Exelon devrait aussi bénéficier d'un rebond prévu des prix de l'électricité, en raison des restrictions environnementales imposées aux centrales au charbon de ses rivaux, et d'une reprise de la demande industrielle, explique Travis Miller, de Morningstar.
L'effet des prix se fera davantage sentir après 2013, lorsque les contrats à terme de l'entreprise, qui fixent le prix du tiers de ses revenus d'électricité, arriveront à échéance.
Une hausse de 10 % du prix de l'électricité au cours des prochaines années pourrait accroître les bénéfices d'Exelon de 20 %. Ce levier reflète les faibles coûts d'exploitation liés à la génération d'énergie nucléaire d'Exelon, dit l'analyste.
Si la catastrophe nucléaire du Japon suspend les projets de nouvelles centrales, Exelon connaîtra moins de concurrence.
VULCAN MATERIALS A LE POTENTIEL DE REBONDIR
Le principal fournisseur de pierre, de sable et de gravier devrait plus que doubler le volume de ses ventes et les faire passer à 230 millions de tonnes, d'ici cinq ans, à mesure que la construction non résidentielle et de routes retrouvera un niveau plus normal d'activité. Une telle hausse doublerait les marges de l'entreprise, prévoit Elizabeth Collins, de Morningstar.
Une reprise de la construction permettrait aussi à Vulcan Materials de tirer profit des avantages concurrentiels propres aux exploitants régionaux de carrières. Le prix par tonne des agrégats de construction étant faible, il n'est pas économique de les transporter sur une distance de plus de 45 minutes, de sorte que les carrières adaptent leur production et leurs coûts à la demande locale et peuvent imposer leurs prix.
Investir dans Vulcan n'est pas sans risque, puisque l'entreprise s'est fortement endettée pour acquérir Florida Rock, en 2007, ce qui lui vaut une cote de crédit de pacotille.
APPLIED MATERIALS AU COEUR D'UNE REPRISE
Dans une industrie connue pour ses hauts et ses bas, le principal équipementier des fabricants de puces saura profiter des avantages de sa taille dans la reprise des dépenses par les fabricants tels que Intel et Taiwan Manufacturing, qui s'étendra jusqu'en 2012, prévoit Andy Ng, de Morningstar.
Surtout que l'entreprise, qui équipe aussi les fabricants de cellules solaires, a profité de la dernière récession pour réduire ses coûts.
Applied Materials est bien placée pour préserver et même augmenter sa part de marché dominante de 15 %. " Ses revenus de 11 milliards de dollars, son encaisse de 4 milliards, ses dépenses d'un milliard en R-D et ses 22 000 pièces d'équipement déjà installées lui donnent un avantage concurrentiel inégalé dans une industrie très cyclique ", écrit l'analyste.

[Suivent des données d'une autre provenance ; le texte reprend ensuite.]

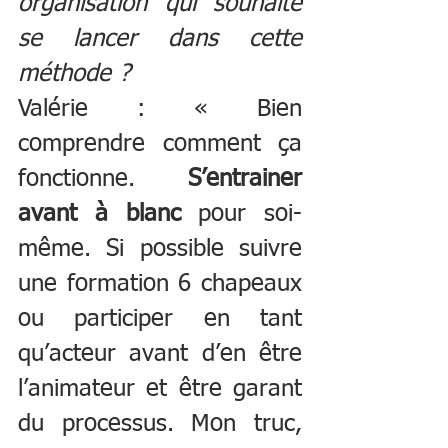
organisation qui souhaite 
se lancer dans cette 
méthode ? 
Valérie : « Bien 
comprendre comment ça 
fonctionne. 
S’entrainer 
avant à blanc
 pour soi-
même. Si possible suivre 
une formation 6 chapeaux 
ou participer en tant 
qu’acteur avant d’en être 
l’animateur et être garant 
du processus. Mon truc, 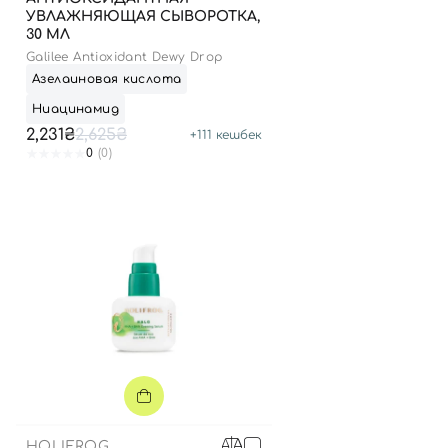
УВЛАЖНЯЮЩАЯ СЫВОРОТКА,
30 МЛ
Galilee Antioxidant Dewy Drop
Азелаиновая кислота
Ниацинамид
2,231₴
2,625₴
+
111
кешбек
0
(0)
HOLIFROG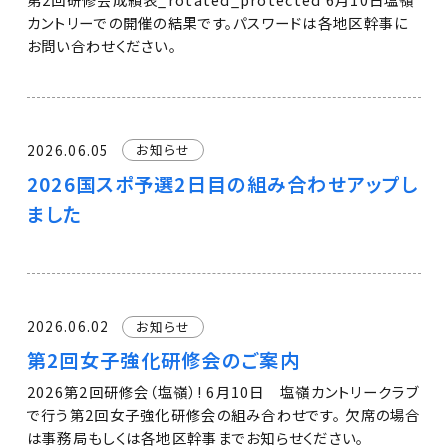
カントリーでの開催の結果です。パスワードは各地区幹事に
お問い合わせください。
2026.06.05
お知らせ
2026国スポ予選2日目の組み合わせアップし
ました
2026.06.02
お知らせ
第2回女子強化研修会のご案内
2026第2回研修会（塩嶺）! 6月10日 塩嶺カントリークラブ
で行う第2回女子強化研修会の組み合わせです。 欠席の場合
は事務局もしくは各地区幹事までお知らせください。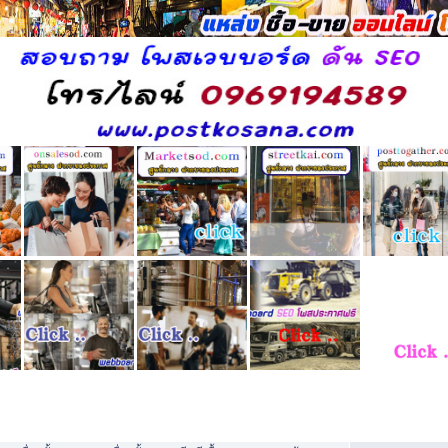
ดย
ตอบ
/
อ่าน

LABORATOIRES ABBOTT OFFRE UN BON ÉQUILIBRE
Diverses sources de flux de trésorerie, des ventes de son médicament Humira pour traiter l'arthrite rhumatoïde à l'endoprothèse vasculaire Xience, en passant par des produits nutritionnels et ophtalmologiques, permettront à la société pharmaceutique de dégager un rendement financier supérieur à son coût en capital de 9 %, au cours des prochaines années.

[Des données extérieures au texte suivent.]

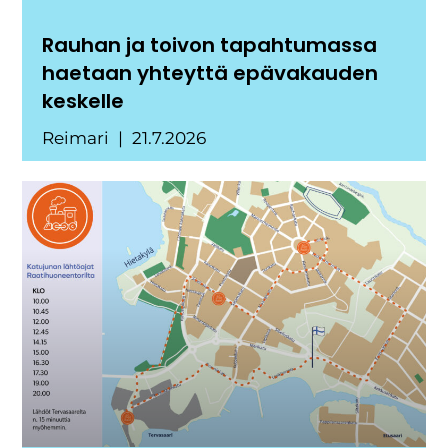
Rauhan ja toivon tapahtumassa
haetaan yhteyttä epävakauden
keskelle
Reimari
21.7.2026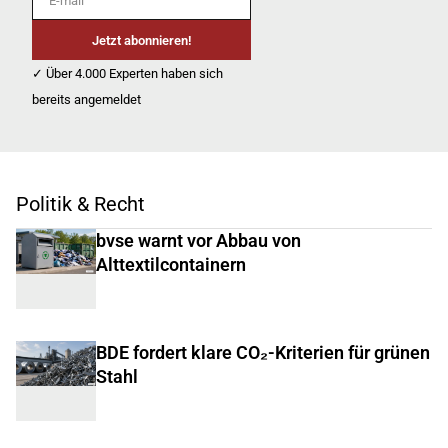
Jetzt abonnieren!
✓ Über 4.000 Experten haben sich
bereits angemeldet
Politik & Recht
bvse warnt vor Abbau von
Alttextilcontainern
BDE fordert klare CO₂-Kriterien für grünen
Stahl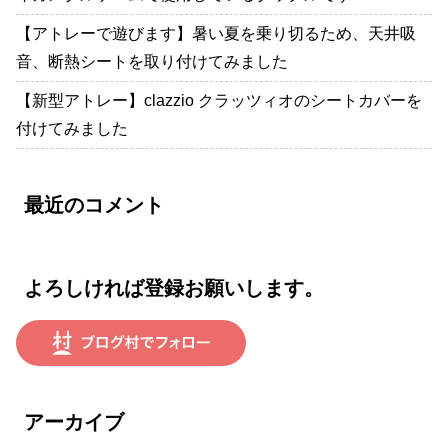
【アトレーで遊びます】暑い夏を乗り切るため、天井吸
音、断熱シートを取り付けてみました
【新型アトレー】clazzio クラッツィオのシートカバーを
付けてみました
最近のコメント
よろしければ登録お願いします。
アーカイブ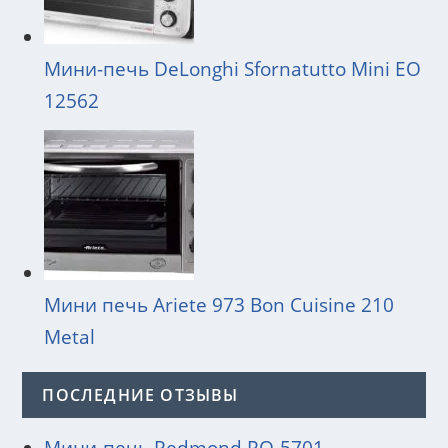
Мини-печь DeLonghi Sfornatutto Mini EO
12562
Мини печь Ariete 973 Bon Cuisine 210
Metal
ПОСЛЕДНИЕ ОТЗЫВЫ
Мини-печь Redmond RO-5701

Morningstar prédit que ses revenus croîtront à un rythme moyen de 6 % par an, au cours des cinq prochaines années, grâce à ses produits existants et à d'autres acquisitions. L'élimination de 5 % de ses effectifs améliorera aussi ses futures marges, puisque Abbott perdra moins de revenus de l'expiration de médicaments-vedettes que ses concurrents.
Le titre de l'entreprise est attrayant à un cours inférieur de 54,40 $ US, précise l'analyste Damien Conover.